For reformers, drinking was only part of a larger crusade against worldly amusements that sapped a person's moral vigor, including "novel reading, dancing, card playing, and the theater" (44), which they replaced with "music, sports, gardening, and geology" (56). Reformers promoted their views in books such as Methodist bishop John Vincent's splendidly titled Better Not (1888) and Timothy Shay Arthur's Ten Nights in a Bar-Room (1854), later turned into a play that I have students in one of my classes perform every semester. Reformers marshaled a wealth of statistics, with one writer calculating that alcohol annually wasted a sum equal to the national debt ($2.344 billion), another that drink cost "between $2,884 and $3,787" per year for every man, woman, and child (66), and another that the production of alcohol annually wasted 50 million bushels of grain.

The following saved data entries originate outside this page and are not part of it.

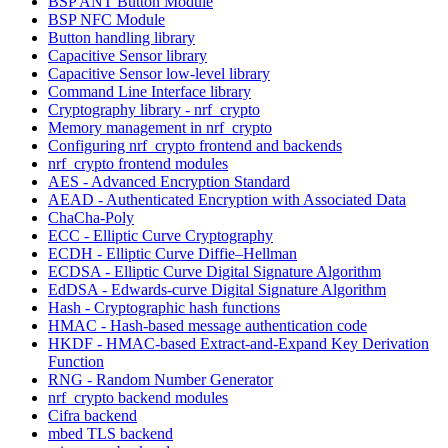
BSP ANT Button Module
BSP NFC Module
Button handling library
Capacitive Sensor library
Capacitive Sensor low-level library
Command Line Interface library
Cryptography library - nrf_crypto
Memory management in nrf_crypto
Configuring nrf_crypto frontend and backends
nrf_crypto frontend modules
AES - Advanced Encryption Standard
AEAD - Authenticated Encryption with Associated Data
ChaCha-Poly
ECC - Elliptic Curve Cryptography
ECDH - Elliptic Curve Diffie–Hellman
ECDSA - Elliptic Curve Digital Signature Algorithm
EdDSA - Edwards-curve Digital Signature Algorithm
Hash - Cryptographic hash functions
HMAC - Hash-based message authentication code
HKDF - HMAC-based Extract-and-Expand Key Derivation
Function
RNG - Random Number Generator
nrf_crypto backend modules
Cifra backend
mbed TLS backend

Temperance advocates also connected alcohol to the dangers of Catholic immigration, as in Mrs. S. C. Hall's novel, Digging a Grave With a Wine-Glass (1871), a particular occupation of the Irish.

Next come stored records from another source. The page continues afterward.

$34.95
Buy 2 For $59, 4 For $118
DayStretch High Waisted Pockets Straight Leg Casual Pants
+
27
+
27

Over the past dozen years a number of scholars have written about how Methodism rose from almost nothing at the American Revolution to become the largest religious movement in America by the Civil War. Fewer have tackled the question of what happened to the movement from the Victorian period into the twentieth century. One tendency has been to read this period in the history of evangelicalism as simply a run-up to Fundamentalism. This orientation has allowed later critics "to picture the commitment to grape juice as a moment when American religion became completely captive to American culture, and thus not legitimate theology at all," writes Woodruff Tait (126). In the hands of Fundamentalists, grape juice became a symbol of harsh, joyless, right wing religion. But this, writes Woodruff Tait, "obscures what grape juice advocates actually thought they were doing" (126).
This is a splendid book, carefully crafted and beautifully written. Jennifer Woodruff Tait has used the story of Eucharistic grape juice as a case study of the transformation of Methodism between the Civil War and World War I. It offers a persuasive interpretation of how Methodists and evangelicals more broadly tried to keep pace with the shift from Victorianism to the progressive twentieth century. I'll drink to that.